Saturday 2 March 2013

Unsung work of archivists

It's extremely gratifying to see a substantial article in the FT Magazine apropos of the about-to-launch digital archives project at the Wellcome Library on the history of genetics: “Codebreakers: Makers of Modern Genetics”

However, as an archivist who has been closely involved with many of the collections included in this project, I do wish a line or two could have been given to recognising the absolutely essential professional archive work that had been done, over a period of several decades, leading to the circumstances in which these collections were actually available for digitisation.

Archives of individuals or organisations don't just migrate into the stacks of a collecting repository: there is a process of negotiation with the people or bodies who created those papers, or into whose hands they have fallen, and this can take time and diplomacy to ensure that the transfer happens to the satisfaction of all parties involved.

There's then the overlooked process by which those papers are sorted and organised and described so that they are usable by researchers.
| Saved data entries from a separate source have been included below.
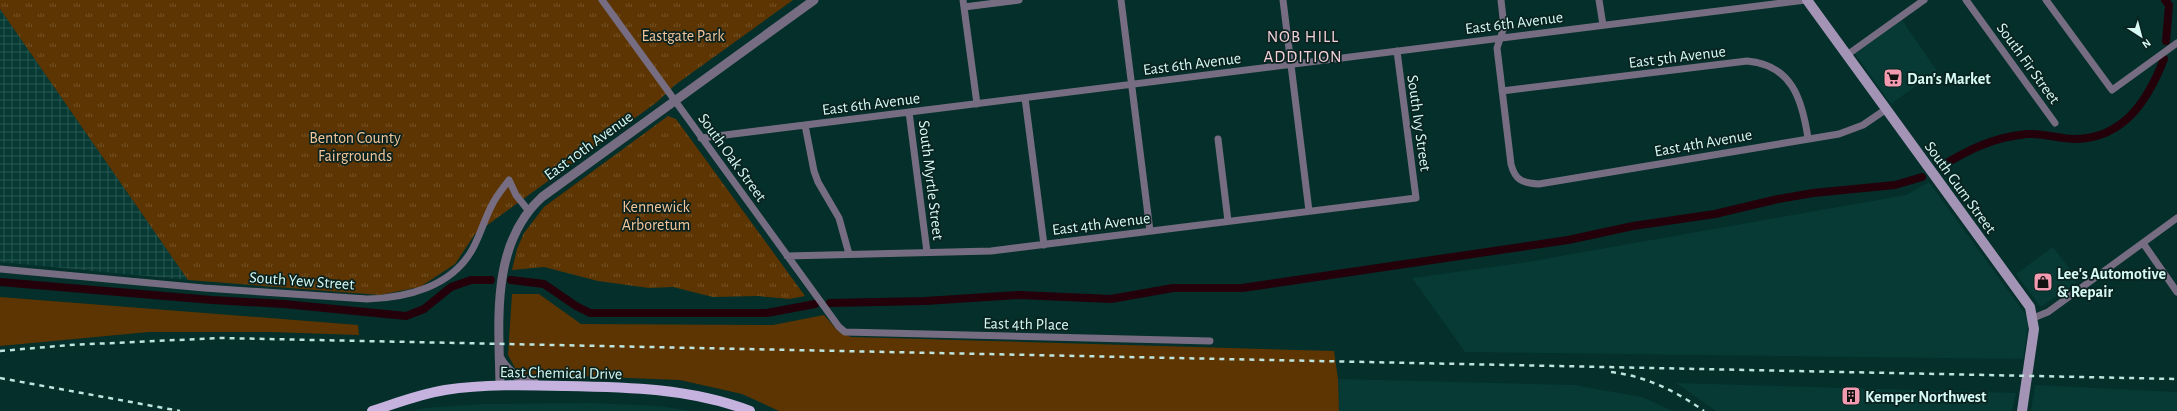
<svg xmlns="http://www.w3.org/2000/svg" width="2177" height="411" font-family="'Alegreya Sans',sans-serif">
<defs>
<pattern id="industrial-grid" width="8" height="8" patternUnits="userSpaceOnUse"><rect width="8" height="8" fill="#073a34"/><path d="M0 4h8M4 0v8" fill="none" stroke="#2a5752"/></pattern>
<pattern id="park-tufts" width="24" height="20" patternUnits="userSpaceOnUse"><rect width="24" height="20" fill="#5d3502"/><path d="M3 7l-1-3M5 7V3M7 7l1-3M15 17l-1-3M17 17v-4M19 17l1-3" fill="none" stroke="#745328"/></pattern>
</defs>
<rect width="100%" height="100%" fill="#042f2a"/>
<path fill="#073a34" d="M1902,20L1937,71L1891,104L1855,54Z
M1929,182L2029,319L2023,359L1465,352L1412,278L1521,263L1906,195Z
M2053,247L2079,281L2042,306L2039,305L2016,274Z
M1338,379L1574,385L1642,397L1673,411H1339Z
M1676,383L2016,393L2012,411H1716Z
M2035,385L2177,392V411H2031Z
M593,403L659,406L693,411H413L424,408L482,404Z"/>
<path fill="url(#industrial-grid)" d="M0,9L188,280L0,262Z"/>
<path fill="#5d3502" d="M512,294H539L581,324L773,325L824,315L838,331L851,337L1334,351L1338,379L1339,411H779L742,394L680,380L525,374L515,368L508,355Z
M0,297L358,325L359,335L270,332H149L0,346Z"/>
<path fill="url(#park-tufts)" d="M0,0H793L675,85L657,102L475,234L455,264L420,287L380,295L188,280L0,9Z
M668,116L676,119L805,296L789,299L758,296L713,297L673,287L649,288L598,281L544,267L512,270L517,249L524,233L544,207Z"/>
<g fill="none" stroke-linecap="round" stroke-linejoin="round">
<path stroke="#24000b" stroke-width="8" d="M2165,0L2169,5L2166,41
M1942,166C1969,149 1995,137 2027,134C2043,133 2059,139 2076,139C2124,138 2148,100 2164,59
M511,280L544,284L576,306L590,313H767L815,304
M0,282L212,300L284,304L406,316L424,309L451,287L471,280H491
M830,303L925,301L1019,295L1111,299L1173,288H1242L1568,240L1633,226L1715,214L1778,199L1813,193L1895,185L1922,177"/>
<path stroke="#766d82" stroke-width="7" d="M602,0L839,327L845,332L1210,341
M963,0L977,104
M1121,0L1150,231
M1283,0L1309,211
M1501,0L1504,27L1497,48L1511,164C1515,180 1522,183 1539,184L1839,134L1863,125L1885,110
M1599,0L1603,25
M1966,0L2055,123
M2046,0L2112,90L2177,43
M964,7L1019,0
M1847,55L1924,0
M1502,91L1747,61C1792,65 1802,99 1808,138
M1025,98L1044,245
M909,112L927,252
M805,125L814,171L818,182L839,218L849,254
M701,138L1806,0
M1218,139L1228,221
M2143,243L2177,292
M787,256L991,251L1416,198L1397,51
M0,269L204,288L367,299C406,298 451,287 472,250C480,236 484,220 492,205C496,196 503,188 509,180L516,195L528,210
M2033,318L2048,312L2177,218"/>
<path stroke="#766d82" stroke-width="9" d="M500,358C507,372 520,379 535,383
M500,385C499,322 490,244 542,197L814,0"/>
<path stroke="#a394b6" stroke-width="10" d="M1807,0L2030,307L2034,329L2022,411"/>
<path stroke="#c5b2de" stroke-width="10" d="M372,411C397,403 420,394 445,390C484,384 525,385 564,386C626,387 691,388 750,411"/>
<path stroke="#bfe4de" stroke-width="2.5" stroke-dasharray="5 5" stroke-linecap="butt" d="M0,351L70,345L220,338L2177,379
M1611,372C1645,376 1676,391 1704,411
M0,378L180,411"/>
</g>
<defs>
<symbol id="supermarket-square" viewBox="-11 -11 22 22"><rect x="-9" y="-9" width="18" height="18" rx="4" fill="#f29aaf" stroke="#0b2320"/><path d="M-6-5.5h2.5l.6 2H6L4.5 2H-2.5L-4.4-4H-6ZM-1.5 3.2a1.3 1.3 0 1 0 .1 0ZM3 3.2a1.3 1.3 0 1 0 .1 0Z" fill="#111"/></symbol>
<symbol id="shop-square" viewBox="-11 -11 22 22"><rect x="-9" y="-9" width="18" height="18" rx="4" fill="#f29aaf" stroke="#0b2320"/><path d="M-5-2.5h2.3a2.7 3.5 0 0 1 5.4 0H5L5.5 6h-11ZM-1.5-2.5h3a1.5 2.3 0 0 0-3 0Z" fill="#111"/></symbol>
<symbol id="building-square" viewBox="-11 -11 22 22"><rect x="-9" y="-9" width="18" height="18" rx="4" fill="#f29aaf" stroke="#0b2320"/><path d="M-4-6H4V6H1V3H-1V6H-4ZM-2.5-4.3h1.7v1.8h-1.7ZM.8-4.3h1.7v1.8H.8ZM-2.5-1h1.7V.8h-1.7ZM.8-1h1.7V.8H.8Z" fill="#111"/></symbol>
</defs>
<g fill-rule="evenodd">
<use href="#supermarket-square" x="1882" y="67" width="22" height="22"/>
<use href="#shop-square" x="2032" y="271" width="22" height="22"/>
<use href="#building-square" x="1840" y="385" width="22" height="22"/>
</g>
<g text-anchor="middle" stroke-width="3.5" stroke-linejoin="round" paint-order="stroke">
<g font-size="16" fill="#d6faf4" stroke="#0b2320">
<text transform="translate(1514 22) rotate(-7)" y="6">East 6th Avenue</text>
<text transform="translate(1677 56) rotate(-7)" y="6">East 5th Avenue</text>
<text transform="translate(1192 63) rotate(-7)" y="6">East 6th Avenue</text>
<text transform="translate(2029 63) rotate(54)" y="6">South Fir Street</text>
<text transform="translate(871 103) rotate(-7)" y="6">East 6th Avenue</text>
<text transform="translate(1420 123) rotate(82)" y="6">South Ivy Street</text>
<text transform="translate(1703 142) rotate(-10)" y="6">East 4th Avenue</text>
<text transform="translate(588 145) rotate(-36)" y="6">East 10th Avenue</text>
<text transform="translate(733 157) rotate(54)" y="6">South Oak Street</text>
<text transform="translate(932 180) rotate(83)" y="6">South Myrtle Street</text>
<text transform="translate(1961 187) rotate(54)" y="6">South Gum Street</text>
<text transform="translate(1101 223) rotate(-7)" y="6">East 4th Avenue</text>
<text transform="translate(302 280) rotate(4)" y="6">South Yew Street</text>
<text transform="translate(1026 323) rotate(1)" y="6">East 4th Place</text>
<text transform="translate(561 372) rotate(1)" y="6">East Chemical Drive</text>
</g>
<g font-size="16" fill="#f4c599" stroke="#0b2320">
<text x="683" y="41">Eastgate Park</text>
<text x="355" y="143">Benton County<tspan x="355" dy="18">Fairgrounds</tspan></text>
<text x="656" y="212">Kennewick<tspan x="656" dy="18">Arboretum</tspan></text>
</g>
<g font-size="16" font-weight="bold" fill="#d6faf4" stroke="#0b2320" text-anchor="start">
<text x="1907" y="84">Dan's Market</text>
<text x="2057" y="279">Lee's Automotive<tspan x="2057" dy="18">&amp; Repair</tspan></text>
<text x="1865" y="402">Kemper Northwest</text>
</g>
<g font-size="17" letter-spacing="1" fill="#f4d1d8" stroke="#0b2320">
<text x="1303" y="42">NOB HILL<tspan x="1303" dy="20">ADDITION</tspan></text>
</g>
</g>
<g transform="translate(2141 36) rotate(144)" stroke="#0b2320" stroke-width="3" paint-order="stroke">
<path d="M0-3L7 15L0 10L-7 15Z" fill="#d6faf4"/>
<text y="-6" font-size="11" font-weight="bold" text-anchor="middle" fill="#d6faf4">N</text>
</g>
</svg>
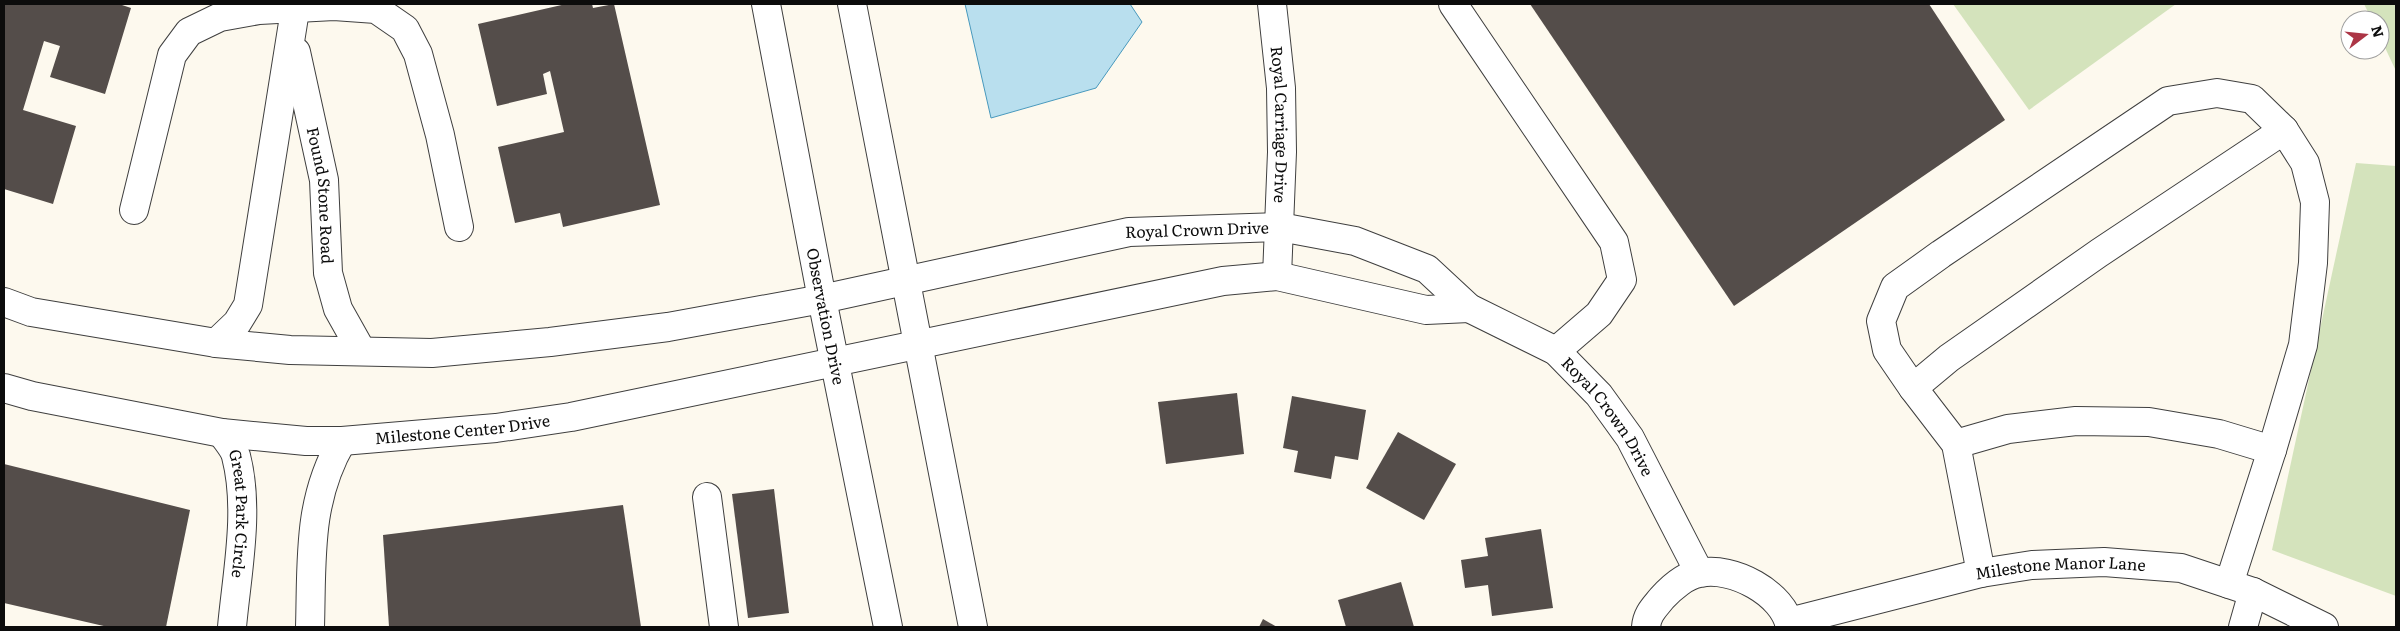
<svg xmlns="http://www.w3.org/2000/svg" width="2400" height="631" viewBox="0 0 2400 631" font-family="Literata,serif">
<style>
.green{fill:#d4e3bc}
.water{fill:#b9dfee;stroke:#4899bd}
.building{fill:#544d4a}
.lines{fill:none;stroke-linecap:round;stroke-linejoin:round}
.minor-casing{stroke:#3f3f3f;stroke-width:30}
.minor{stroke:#fff;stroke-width:28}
.labels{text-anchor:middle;stroke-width:5;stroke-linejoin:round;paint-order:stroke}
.street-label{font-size:16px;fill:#0c0c0c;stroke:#fff}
</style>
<rect width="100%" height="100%" fill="#fdf9ee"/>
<!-- green -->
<g class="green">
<polygon points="1953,4 2176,4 2029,110"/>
<polygon points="2364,4 2396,4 2396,71 2380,37 2380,20 2372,20"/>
<polygon points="2356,163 2396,166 2396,596 2272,550"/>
</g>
<!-- water -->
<polygon class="water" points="965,4 1130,4 1142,22 1096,88 991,118"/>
<!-- building -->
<g class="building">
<polygon points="4,4 119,4 131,8 105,94 50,77 60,46 44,41 23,110 76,126 53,204 4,189"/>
<polygon points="566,4 592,4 593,8 614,4 660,205 563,227 560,213 515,223 498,147 564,132 550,71 543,74 547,94 497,106 478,24"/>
<polygon points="1530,4 1929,4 2005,120 1734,306"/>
<polygon points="1237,393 1244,454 1166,464 1158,402"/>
<polygon points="1292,396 1366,410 1358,460 1335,456 1331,479 1294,472 1298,451 1283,448"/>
<polygon points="1398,432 1456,464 1424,520 1366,488"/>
<polygon points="4,464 190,510 166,627 108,627 4,603"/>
<polygon points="774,489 789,613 748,618 732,494"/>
<polygon points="623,505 641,627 389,627 383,535"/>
<polygon points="1541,529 1553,608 1492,616 1488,585 1465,588 1461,560 1488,556 1485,538"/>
<polygon points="1401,582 1414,627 1346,627 1338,600"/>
<polygon points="1263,619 1277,627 1259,627"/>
</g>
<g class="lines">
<defs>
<g id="minor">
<path id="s1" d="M766,4L822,299L888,627"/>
<polyline points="852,4 973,627"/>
<path id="s2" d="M1272,4L1281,88L1282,152L1277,276"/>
<polyline points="1453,4 1614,242 1622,280 1599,314 1556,351"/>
<path id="s3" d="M296,52L324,180L328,273L338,309L361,350"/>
<polyline points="134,210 172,55 189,32 220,17 259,10 334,6 376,9 405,29 418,54 440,135 459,227"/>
<path id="s4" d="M4,302L31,312L216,343L290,350L432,353L550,342L668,327L822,299L1129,232L1280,227L1355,241L1427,269L1469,308L1556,351L1599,395L1630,438L1699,572"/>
<polyline points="216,343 237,323 248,305 296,4"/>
<path id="s5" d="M4,388L32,396L222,433L306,441H342L496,428L571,417L1223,281L1277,276L1426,310L1469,308"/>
<polyline points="1913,388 1887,350 1881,321 1895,287 1941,254 2168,101 2217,93 2252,99 2284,130"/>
<path id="s6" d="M222,433C226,440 234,448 236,456C250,510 237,572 232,627"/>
<polyline points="1956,444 2008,429 2076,421 2149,422 2219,434 2272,450"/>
<polyline points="707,497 724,627"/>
<polyline points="1981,573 1956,444 1913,388 1949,358 2099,253 2284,130 2305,163 2315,202 2313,263 2309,296 2303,345 2272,450 2229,584"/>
<path id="s7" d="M1789,622L1981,573L2032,565L2104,562L2181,568L2253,592L2324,627"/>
<path d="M310,627C312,560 307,501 342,441"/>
<path d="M1646,627C1647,614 1654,608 1662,598C1671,588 1686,575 1700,573C1732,566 1784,593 1790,627"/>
<polyline points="2243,627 2253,592"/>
</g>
</defs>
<!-- minor casing -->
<use href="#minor" class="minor-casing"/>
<!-- minor -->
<use href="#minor" class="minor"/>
</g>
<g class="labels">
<!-- street labels -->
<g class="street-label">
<text dy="6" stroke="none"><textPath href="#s2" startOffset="121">Royal Carriage Drive</textPath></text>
<text dy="6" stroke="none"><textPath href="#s3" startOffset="146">Found Stone Road</textPath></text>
<text dy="6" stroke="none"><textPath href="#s4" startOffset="1209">Royal Crown Drive</textPath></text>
<text dy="6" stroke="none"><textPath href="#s1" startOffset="318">Observation Drive</textPath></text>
<text dy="6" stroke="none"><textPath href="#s4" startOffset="1684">Royal Crown Drive</textPath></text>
<text dy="6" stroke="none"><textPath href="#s5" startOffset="464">Milestone Center Drive</textPath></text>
<text dy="6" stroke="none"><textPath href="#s6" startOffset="85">Great Park Circle</textPath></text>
<text dy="6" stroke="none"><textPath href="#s7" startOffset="278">Milestone Manor Lane</textPath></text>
</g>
</g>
<!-- border -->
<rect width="2400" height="631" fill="none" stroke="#0c0c0c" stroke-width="10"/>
<!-- north arrow -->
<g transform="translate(2365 35) rotate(74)"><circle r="24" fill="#ffffff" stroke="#9e9e9e"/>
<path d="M0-4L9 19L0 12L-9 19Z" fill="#ac3546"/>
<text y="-8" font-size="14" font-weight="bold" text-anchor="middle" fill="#0c0c0c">N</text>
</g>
</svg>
It's not just journalists who think that this just somehow happens rather than being a rather time-consuming and intricate job without which it would be pretty much impossible to locate things within a morass of documentation.

Most archivists, I surmise, would not appreciate a 'Hug an Archivist!' Day, but I think the profession as a whole would like a little more recognition of what it does.

Archivists who have seen people using well-catalogued archives in acid-free folders, ordered via a sophisticated online ordering system, in a clean well-lighted search room with facilities to use laptops, scan documents, and use digital cameras, are less than patient when the tiresome 'piles of dusty archives' trope is invoked by individuals who have actually consulted any archives they reference in the afore-mentioned conditions, and have probably never gone into a damp crypt and observed teachests full of precious records covered with waving fronds of white mould like something out of a horror film.

And are also made to laugh, then bang their heads, at accounts of 'hidden treasures' found exactly where one would have anticipated their being in an archive.